Parents have gotten a lot smarter in 2009.
Well, at least they’ve gotten smarter when it comes to telling their children about money, saving and investing. In the past, they rarely told them much of anything constructive about those topics.
Financial experts say the financial crisis has provided a unique teaching opportunity that many parents have seized upon. Adults want their kids better prepared to avoid the mistakes they’ve made.
"For a long time, the answer to a youngster’s question, ‘Can I get this?’ was, ‘No, we don’t have enough money’ or ‘Yes, we have enough money’," said Evelyn Zohlen, president of Inspired Financial LLC, Huntington Beach, Calif. "Now parents, as a result of the recession and economy of the past 12 months, are using this as an opportunity to expand their answers."
For example, parents are explaining that they don’t want to charge more on a credit card because they consider it important to pay off their credit card bill every month, Zohlen said. She considers this a "subtle refining" of the prior common response, providing a lesson on how the overall financial process works.

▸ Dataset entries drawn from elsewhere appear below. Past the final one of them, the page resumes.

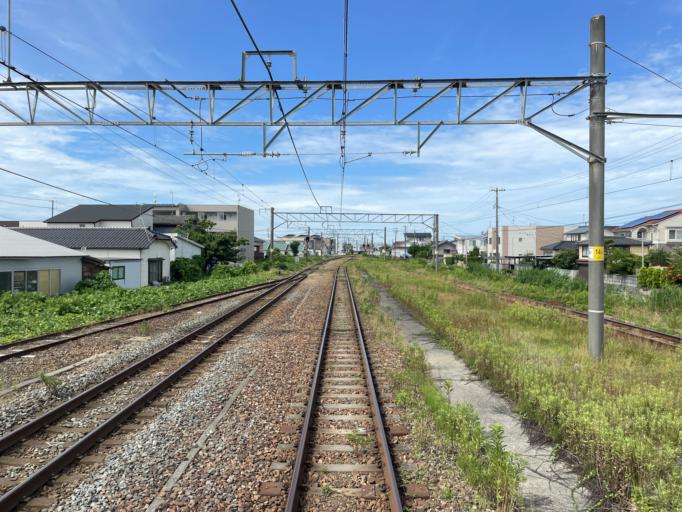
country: JP
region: Niigata
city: Suibara
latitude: 37.9186
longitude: 139.2144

"It is ironic to me that adults have been forced to relearn financial lessons themselves," she said. "They’re sharing those lessons with their children now."
The tried-and-true approach of giving an allowance for chores done around the house remains valid, said Zohlen. It’s an easy learning opportunity to tell the child how much he’ll receive each week. The next step is planning what to do with money earned, such as how much will be saved or whether the child would want to donate a portion to an animal shelter or some other cause, she said.
Savings goes into a cash equivalent such as a money-market fund or bank account, she said, but when the child gets a bit older you must begin the conversation about investing.
Ask the youngster to name his favorite companies, with Walt Disney Co., McDonald’s Corp. or Coca-Cola Co. the typical types of responses you’ll hear, she said. Next, find some mutual funds for the child that own those shares, she said.
"Parents don’t have to teach their kids about modern portfolio theory, but they can begin to talk about what a mutual fund is and explain that it owns lots of different companies," Zohlen said.
Just don’t drop the weight of the entire global meltdown on your child’s small shoulders.
"It’s a terrific time to be talking to kids about saving and investing, given what’s gone on in the market," said Christine Benz, director of personal finance for Morningstar Inc. in Chicago. "But it’s a fine line, because if you’re nervous or worried, you want to be careful about communicating those feelings, since you really don’t want to scare your child payday loans online."
A common mistake is not stressing to children the importance of starting to save and invest early in life so that it becomes a lifelong habit, Benz said. Studies show the dramatic difference a few years’ head start can make as far as the amount accumulated later in life.
"The bottom line is that you want to get kids interested in investing early because it can absolutely change their lives," asserted Charles Carlson, editor of the DRIP Investor newsletter.
An all-too-common parental error Carlson has observed is applying the parents’ time horizon and risk parameters to their kids, saying "stocks are bad" or some other investment directive that doesn’t take into account the child’s far longer time horizon.
"You can start with a company-specific approach, telling the child that it is possible to buy shares in the company that makes the jeans bought for him that day," suggested Carlson. "Or if he likes a video game, you can explain it is possible to buy shares of GameStop Corp., the store where the game was purchased."
Educate the child about savings but also get him interested in the process of investing, said Carlson. Both are easier if the child has some sort of connection with the company being discussed.
For youngsters Carlson prefers dividend reinvestment plans offered by companies, most with minimum initial investments of $250 or less, that make it easy for the parent or grandparent to make an initial investment. Then the youngster can kick in small amounts of money to build the investment gradually.
"To me, a mutual fund is a harder sell for kids," believes Carlson. "But if they like baseball you can talk to them about stock in Nike Inc., or if they’re into computers, you can talk about Microsoft Corp."
Weigh the possibilities, but whatever type of investment is chosen, it is important to get started.
"If you have a child who’s showing some interest in investing and the stock market, there’s probably nothing like investing in individual stocks to teach the child how to navigate that environment," said Benz. "But if the goal is to teach savings and the importance of investing, a mutual fund is the way to go."
Benz recommends these funds with $1,000 minimum initial investments as excellent launching pads for young people: Oakmark Equity and Income Fund; Ariel Fund; Artisan International Fund; and Vanguard STAR Fund.